Patients could not have received more than 4 prior lines of chemotherapy prior to enrollment. Investigators noted that therapy administered in the neoadjuvant or adjuvant setting for early-stage disease qualified as a prior line of chemotherapy if disease recurred within 12 months. Further, patients must have had measurable disease per RECIST 1.1 criteria.1,3
Patients were randomly assigned 1:1 to receive sacituzumab govitecan at 10 mg/kg via intravenous infusion on days 1 and 8 of a 21-day cycle or investigator’s choice chemotherapy until progression or unacceptable toxicity. The primary end point was PFS with secondary end points including OS, response, duration of response, quality of life, and safety. Stratification factors included the following: visceral metastases (yes vs no), endocrine therapy in metastatic setting for at least 6 months (yes vs no), and prior lines of chemotherapies (2 vs 3-4).1
Baseline characteristics were well balanced between the 2 arms. The median age in the investigative arm was 57 years (range, 29-86) and 55 years (range, 27-78) in the control arm. Most patients had liver metastases at baseline (84% and 87%, respectively), had an ECOG performance status of 1 (57% and 54%), and had received a prior CDK4/6 inhibitor within 12 months (59% and 61%).1
The median number of prior lines of chemotherapy in the metastatic setting was 3 (range, 0-8) for those who received sacituzumab govitecan and 3 (range, 1-5) for those who received chemotherapy.

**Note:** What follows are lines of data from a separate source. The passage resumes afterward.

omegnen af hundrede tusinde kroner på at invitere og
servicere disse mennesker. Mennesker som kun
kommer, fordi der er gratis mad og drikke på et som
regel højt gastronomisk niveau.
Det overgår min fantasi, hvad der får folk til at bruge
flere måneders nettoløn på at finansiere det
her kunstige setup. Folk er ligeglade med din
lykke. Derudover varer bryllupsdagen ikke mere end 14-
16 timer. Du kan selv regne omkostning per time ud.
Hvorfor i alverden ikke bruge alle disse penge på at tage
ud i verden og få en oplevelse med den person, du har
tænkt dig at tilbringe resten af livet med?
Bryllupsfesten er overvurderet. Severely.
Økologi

In terms of safety, no new toxicity signals were observed in with sacituzumab govitecan and were manageable based on observations in prior studies. The most common adverse effects were diarrhea and neutropenia. Among the 6 deaths reported in the sacituzumab govitecan arm, 1 was related to treatment.
“No other specific pattern was identified following detailed review of all safety events leading to death,” Rugo said, noting that other events included COVID-19 infection, pneumonia, and other illnesses.